In “A mile in my shoes,” Heather Berry and David Houle explore connection and disconnection between a man and a woman, through the physical link of one pair of lace-up brown leather boots. Symbol of work, distance from the ground, who owns the boots is a mystery, though they appear to fit both dancers’ feet. Berry’s flimsy, feminine dress serves in stark contrast to the boots’ protective leather, while Houle’s shirt and pants seem to claim the boots. Yet he wants her feet to have that protection from the ground, as he struggles to hold Berry up, as she stretches achingly from place to place across the stage—her feet never touching the ground as she is lifted uncomfortably, or stands awkwardly on the boots, before taking off again. Both dancers sizzle as they bring love, hate, and amicable puzzlement to powerful and delicate movements—as well as evincing a desperation to share the nevertheless ironic and impossible support of one pair of boots. The piece ends with Houle wearing the boots, standing isolated in a square of light, while Berry, in slight shadow behind him, reaches out, as if the cycle will go on as the couple searches for balance.
The structure and pacing of this show demonstrate Larre’s great range, and a capacity for involving the audience intellectually, spiritually and emotionally.
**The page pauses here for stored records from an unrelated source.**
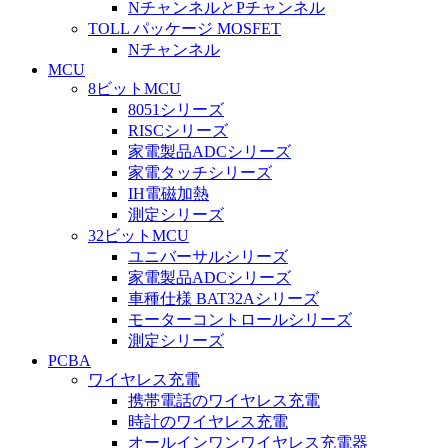
NチャンネルとPチャンネル
TOLL パッケージ MOSFET
Nチャンネル
MCU
8ビットMCU
8051シリーズ
RISCシリーズ
家電製品ADCシリーズ
家電タッチシリーズ
IH電磁加熱
測定シリーズ
32ビットMCU
ユニバーサルシリーズ
家電製品ADCシリーズ
車種仕様 BAT32Aシリーズ
モーターコントロールシリーズ
測定シリーズ
PCBA
ワイヤレス充電
携帯電話のワイヤレス充電
時計のワイヤレス充電
オールインワンワイヤレス充電器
She choreographs angst, philosophy, vulnerability and warmth, care, abhorrence, and mercy, meshing all seamlessly within a stark and gorgeous visual context.
Throughout the program, Robin Dutt’s spare and careful lighting is both evocative and sensitive. In voice, text, music, or silence, the soundscape is brilliantly surprising, enhances and deepens meaning, and always feels appropriate to the moment, whether in tension or harmony.
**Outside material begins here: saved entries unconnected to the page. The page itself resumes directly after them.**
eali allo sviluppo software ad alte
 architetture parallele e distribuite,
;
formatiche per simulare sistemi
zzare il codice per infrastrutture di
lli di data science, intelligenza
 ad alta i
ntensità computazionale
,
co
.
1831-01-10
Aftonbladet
When every element of a piece seems essential, as it does in The Hollow Show, trust is built between the performers and the audience, who become more open to the experience of the work, suffering and delighting in suspense with the dancers. This effect is even stronger when a bare, honest, yet complex emotionality is organically created and maintained. Larre has said, “Conscious of the beauty that exists equally within the mundane and the extraordinary, Mercenary Dance Theatre is a celebration of the human, the vulnerable, and the beautifully flawed.” The Hollow Show fulfills and exceeds these intentions: this is a sophisticated program that deserves to be seen again.